Görev Listesi:
1. Aşağıdaki metne göre şu soruları yanıtlayın:
(a) Coğrafi işaret terimi TRIPS Anlaşmasının kaçıncı maddesinde tanımlanmıştır?
(b) 555 sayılı Kanun Hükmünde Kararname hangi yılda yürürlüğe girmiştir?
(c) 555 sayılı KHK'de coğrafi işaretin tanımı kaçıncı maddede yer alır?
2. Aşağıdaki metinde "Coğrafi İşaret Nedir?" ifadesinden başlayıp "Hükmünde Kararnameye dayanmaktadır." ifadesi de dahil olmak üzere o ifadeye kadar olan kısmı birebir kopyalayın.

Metin:
*-*-*

Coğrafi İşaret Nedir?


  • Ağustos 10, 2017

Ferda Yıldırım – Et ve Süt Kurumu Piyasa İzleme Ve Değerlendirme Dairesi Başkanı
Coğrafi işaret terimi ilk kez bir sınai mülkiyet hakkı türü olarak Ticaretle Bağlantılı Fikri Mülkiyet Hakları Anlaşmasının (TRIPS) 22’nci maddesinde “bir malın kalitesinin, ününün veya diğer özelliklerinin esas olarak coğrafi menşeine atfedildiği durumlarda, bir malın menşeinin herhangi bir üyenin ülkesi veya bu ülkede bir bölge veya yer olduğunu gösteren işaret” olarak tanımlanmıştır.
Ülkemiz fikri mülkiyet sisteminin yasal ve kurumsal alt yapısı içinde coğrafi işaretlere ilişkin esas düzenleme, 1995 yılında yürürlüğe giren 555 sayılı Coğrafi İşaretlerin Korunması Hakkında Kanun Hükmünde Kararnameye dayanmaktadır.
Dünyadaki gelişmelere paralel olarak özellikle son yıllarda ülkemizde de ürünlerin kaynağına ve coğrafi işaretlere olan ilgi artmıştır. Artan ilgi ile birlikte coğrafi işaretlerin korunması ve tüketiciye ürünlerin kaynağı konusunda garanti sunulması için piyasa denetiminin etkin bir şekilde yapılmasının önemi belirginleşmiştir.
Türk Mevzuatında coğrafi işaretlerin korunması ile ilgili temel düzenleme olan 555 sayılı Coğrafi İşaretlerin Korunması Hakkında Kanun Hükmünde Kararname (555 sayılı KHK)’nin 3’ üncü maddesinde coğrafi işaret; “belirgin bir niteliği, ünü veya diğer özellikleri itibariyle kökenin bulunduğu bir yöre, alan, bölge veya ülke ile özdeşleşmiş bir ürünü gösteren işaret” şeklinde tanımlanmıştır. Bu tanıma göre coğrafi işaretten söz edebilmek için coğrafi sınırları belirlenmiş bir alan olmalı, bu alana ait doğa ve beşeri unsurlardan kaynaklanan bir ürün olmalı, ürünün ayırt edici özellikleri ile coğrafya arasında bağlantı olmalı ve ürünün üretimi, işlenmesi ve diğer işlemlerinin tamamı ya da en az biri bu alanda gerçekleşiyor olmalıdır. 555 sayılı KHK’nın 1 inci maddesine göre doğal ürünler, tarım, maden ve el sanatları ürünleri ile mevzuatta belirtilen şartları taşıyan sanayi ürünleri coğrafi işaret başvurusuna konu olabilmektedir.

*-*-*

Sağlanan Veriler:
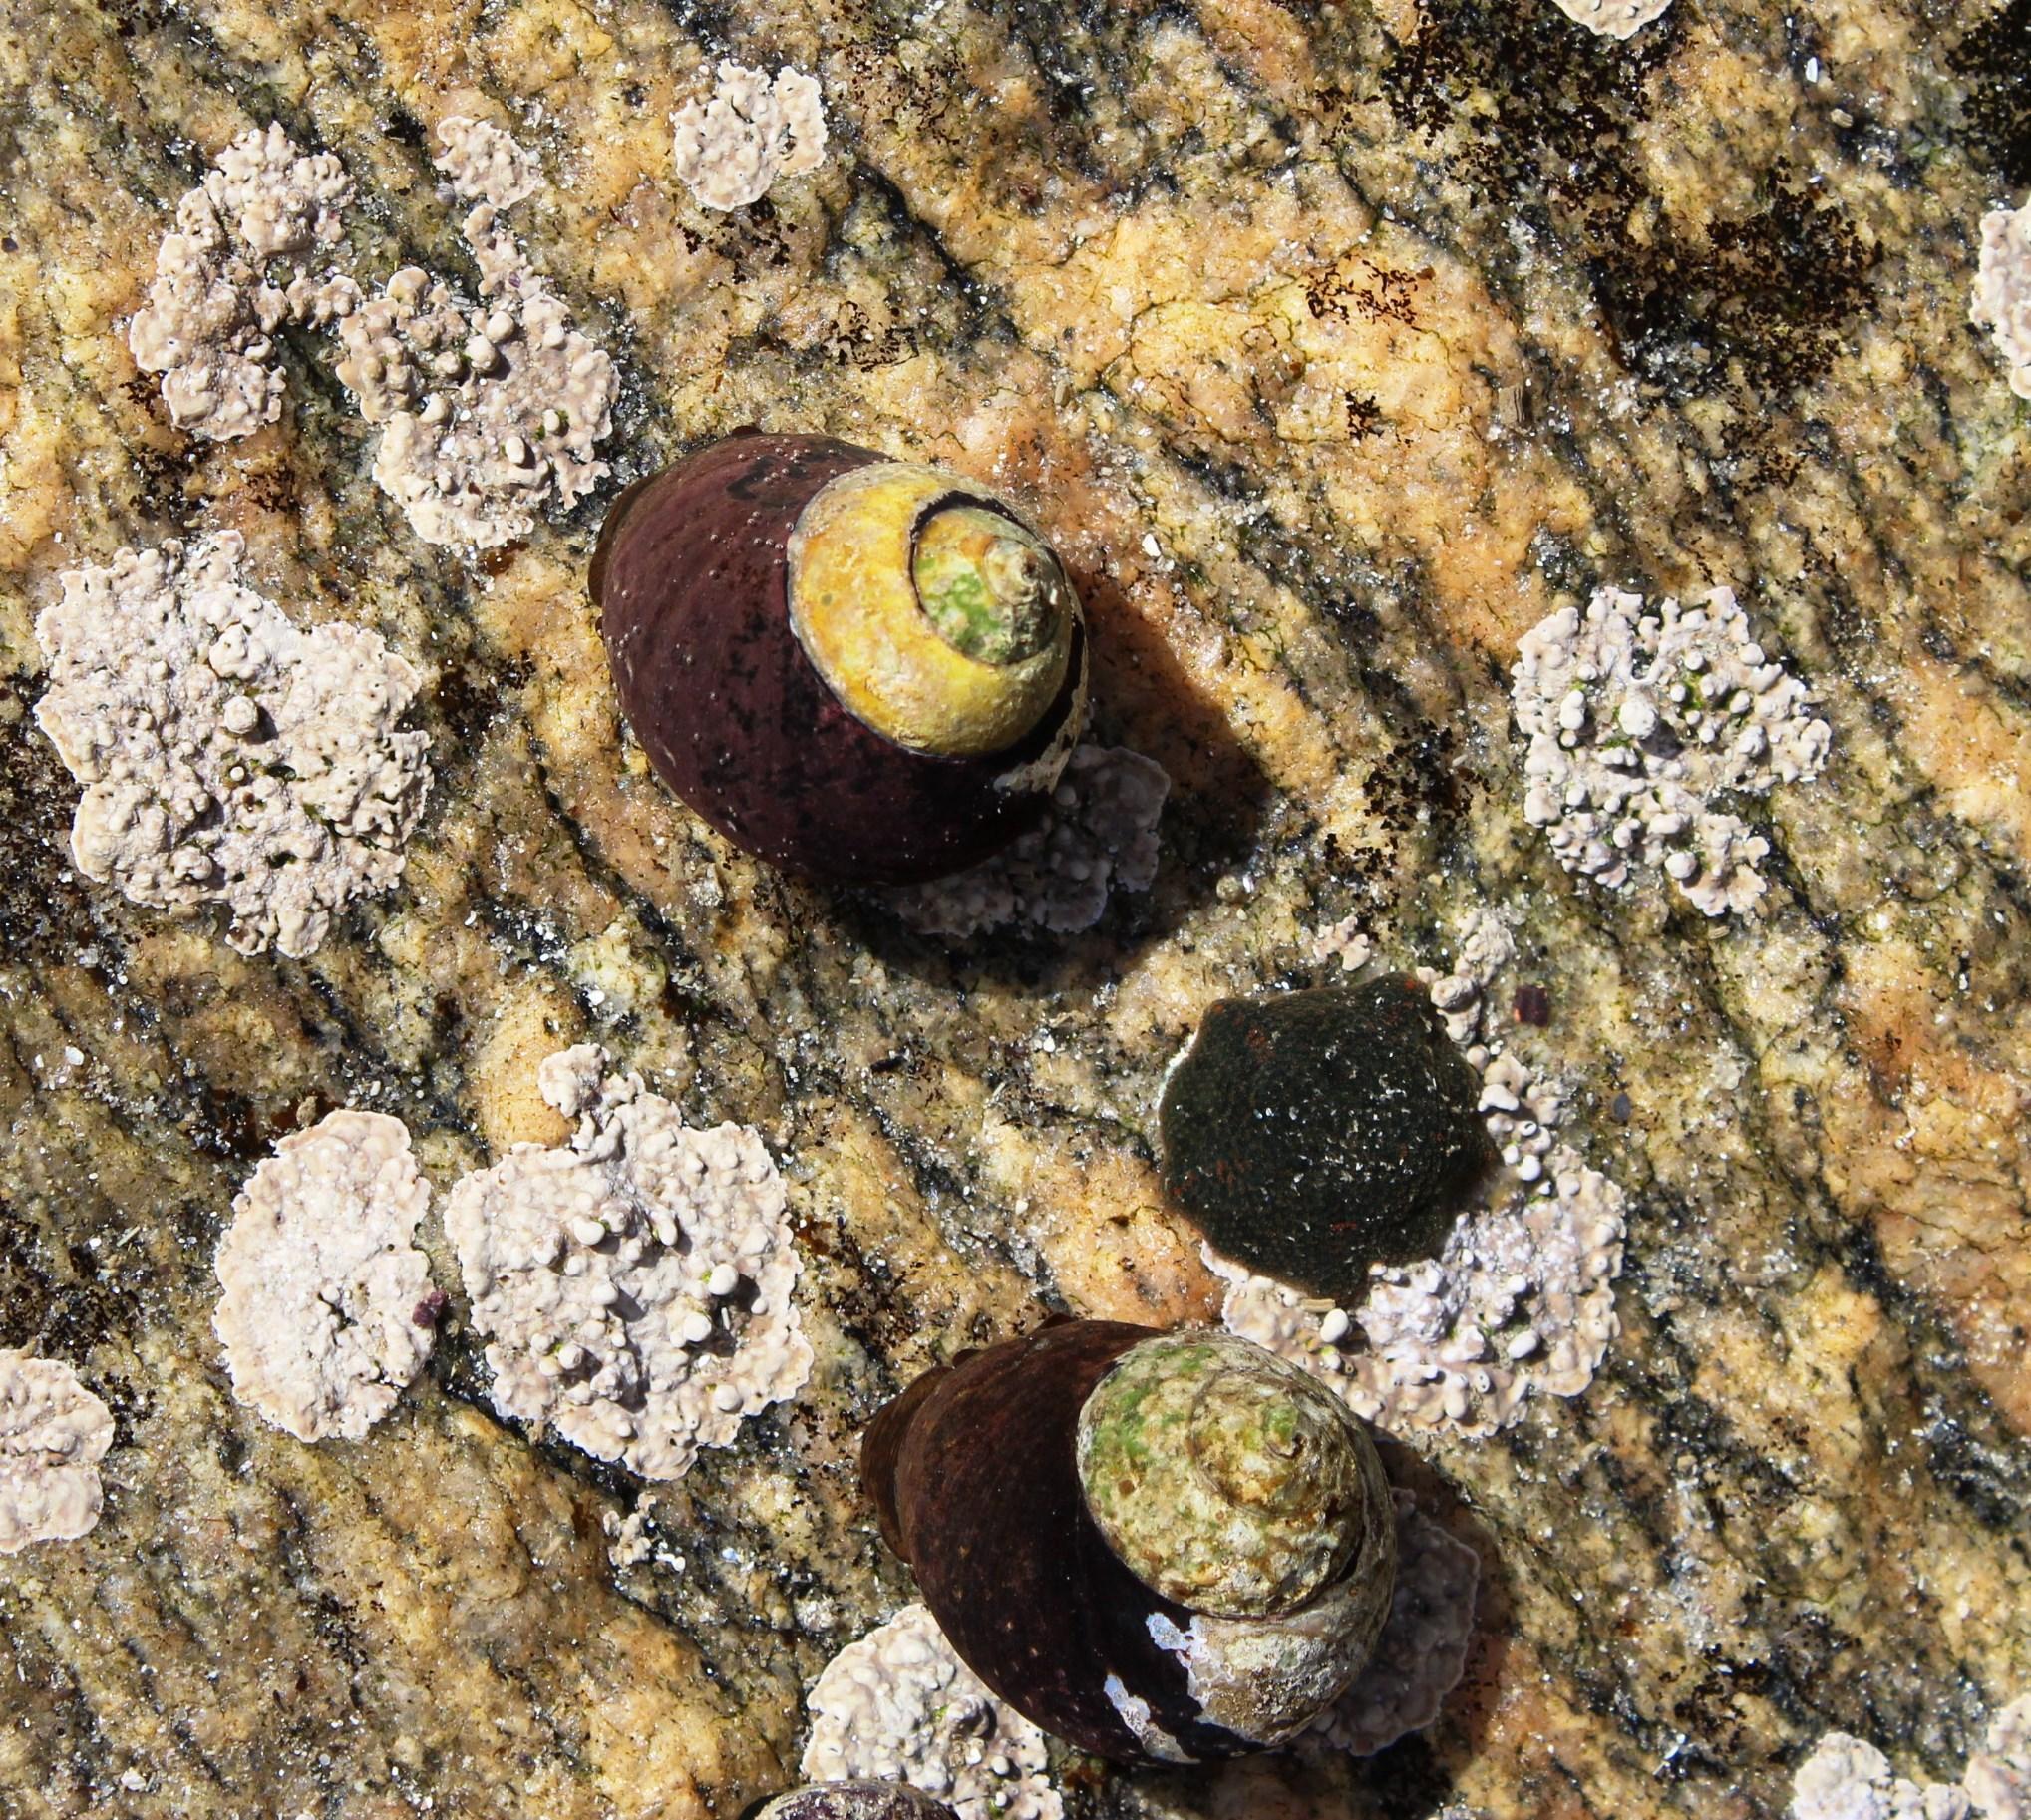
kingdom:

*-*-*

Yanıtlar:
1.
(a) 22'nci maddesinde.
(b) 1995 yılında.
(c) 3'üncü maddesinde.

2.
Coğrafi İşaret Nedir?


  • Ağustos 10, 2017

Ferda Yıldırım – Et ve Süt Kurumu Piyasa İzleme Ve Değerlendirme Dairesi Başkanı
Coğrafi işaret terimi ilk kez bir sınai mülkiyet hakkı türü olarak Ticaretle Bağlantılı Fikri Mülkiyet Hakları Anlaşmasının (TRIPS) 22’nci maddesinde “bir malın kalitesinin, ününün veya diğer özelliklerinin esas olarak coğrafi menşeine atfedildiği durumlarda, bir malın menşeinin herhangi bir üyenin ülkesi veya bu ülkede bir bölge veya yer olduğunu gösteren işaret” olarak tanımlanmıştır.
Ülkemiz fikri mülkiyet sisteminin yasal ve kurumsal alt yapısı içinde coğrafi işaretlere ilişkin esas düzenleme, 1995 yılında yürürlüğe giren 555 sayılı Coğrafi İşaretlerin Korunması Hakkında Kanun Hükmünde Kararnameye dayanmaktadır.